Action item:
Count the lines in the records below that contain the string "Noformēšanas", treating uppercase and lowercase as different, and reply with the number alone.

Entries provided:
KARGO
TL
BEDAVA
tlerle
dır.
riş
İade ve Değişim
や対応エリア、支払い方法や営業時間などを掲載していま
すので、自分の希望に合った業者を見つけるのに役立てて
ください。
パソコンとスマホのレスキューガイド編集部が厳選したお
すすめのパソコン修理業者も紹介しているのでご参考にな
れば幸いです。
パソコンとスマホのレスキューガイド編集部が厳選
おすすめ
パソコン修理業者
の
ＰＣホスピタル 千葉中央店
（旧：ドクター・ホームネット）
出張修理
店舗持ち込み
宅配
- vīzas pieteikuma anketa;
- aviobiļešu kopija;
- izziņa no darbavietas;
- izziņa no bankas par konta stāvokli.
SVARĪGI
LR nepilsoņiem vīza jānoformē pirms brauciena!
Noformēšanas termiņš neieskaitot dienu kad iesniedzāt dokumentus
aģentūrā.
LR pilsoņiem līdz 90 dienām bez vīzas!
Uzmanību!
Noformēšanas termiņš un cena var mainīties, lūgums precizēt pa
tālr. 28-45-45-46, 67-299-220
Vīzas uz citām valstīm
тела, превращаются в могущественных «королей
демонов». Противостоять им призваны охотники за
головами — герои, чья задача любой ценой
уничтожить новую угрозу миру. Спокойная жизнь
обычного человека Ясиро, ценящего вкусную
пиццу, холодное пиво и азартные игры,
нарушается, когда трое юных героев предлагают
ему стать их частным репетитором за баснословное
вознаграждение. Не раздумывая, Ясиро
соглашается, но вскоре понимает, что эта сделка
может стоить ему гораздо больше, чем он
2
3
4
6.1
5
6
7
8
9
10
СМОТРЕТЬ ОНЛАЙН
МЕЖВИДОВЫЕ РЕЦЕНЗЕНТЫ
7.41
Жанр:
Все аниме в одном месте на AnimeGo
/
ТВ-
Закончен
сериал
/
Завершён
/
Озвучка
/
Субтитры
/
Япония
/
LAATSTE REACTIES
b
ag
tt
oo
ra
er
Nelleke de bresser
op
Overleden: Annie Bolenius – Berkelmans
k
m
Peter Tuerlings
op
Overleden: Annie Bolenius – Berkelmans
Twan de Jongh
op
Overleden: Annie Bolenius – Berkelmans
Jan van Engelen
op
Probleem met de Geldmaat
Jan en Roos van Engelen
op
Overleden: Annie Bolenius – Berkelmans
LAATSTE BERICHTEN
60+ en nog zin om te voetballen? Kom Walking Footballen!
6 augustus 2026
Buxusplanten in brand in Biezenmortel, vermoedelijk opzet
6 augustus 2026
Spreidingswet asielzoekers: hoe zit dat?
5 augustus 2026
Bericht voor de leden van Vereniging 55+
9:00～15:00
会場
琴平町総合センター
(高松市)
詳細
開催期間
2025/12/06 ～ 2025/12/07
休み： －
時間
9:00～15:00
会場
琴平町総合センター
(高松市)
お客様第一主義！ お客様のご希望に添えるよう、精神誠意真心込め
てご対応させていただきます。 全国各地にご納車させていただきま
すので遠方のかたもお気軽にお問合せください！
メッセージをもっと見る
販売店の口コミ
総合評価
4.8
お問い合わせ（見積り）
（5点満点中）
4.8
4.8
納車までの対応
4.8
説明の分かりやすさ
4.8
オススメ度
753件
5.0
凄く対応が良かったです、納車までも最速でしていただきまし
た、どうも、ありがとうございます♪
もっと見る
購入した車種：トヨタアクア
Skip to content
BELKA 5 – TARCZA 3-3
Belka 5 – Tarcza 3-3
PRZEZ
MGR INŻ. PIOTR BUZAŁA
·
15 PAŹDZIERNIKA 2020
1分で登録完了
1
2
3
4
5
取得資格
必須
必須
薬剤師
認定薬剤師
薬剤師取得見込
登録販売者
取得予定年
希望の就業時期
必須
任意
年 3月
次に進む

Answer to this task:
2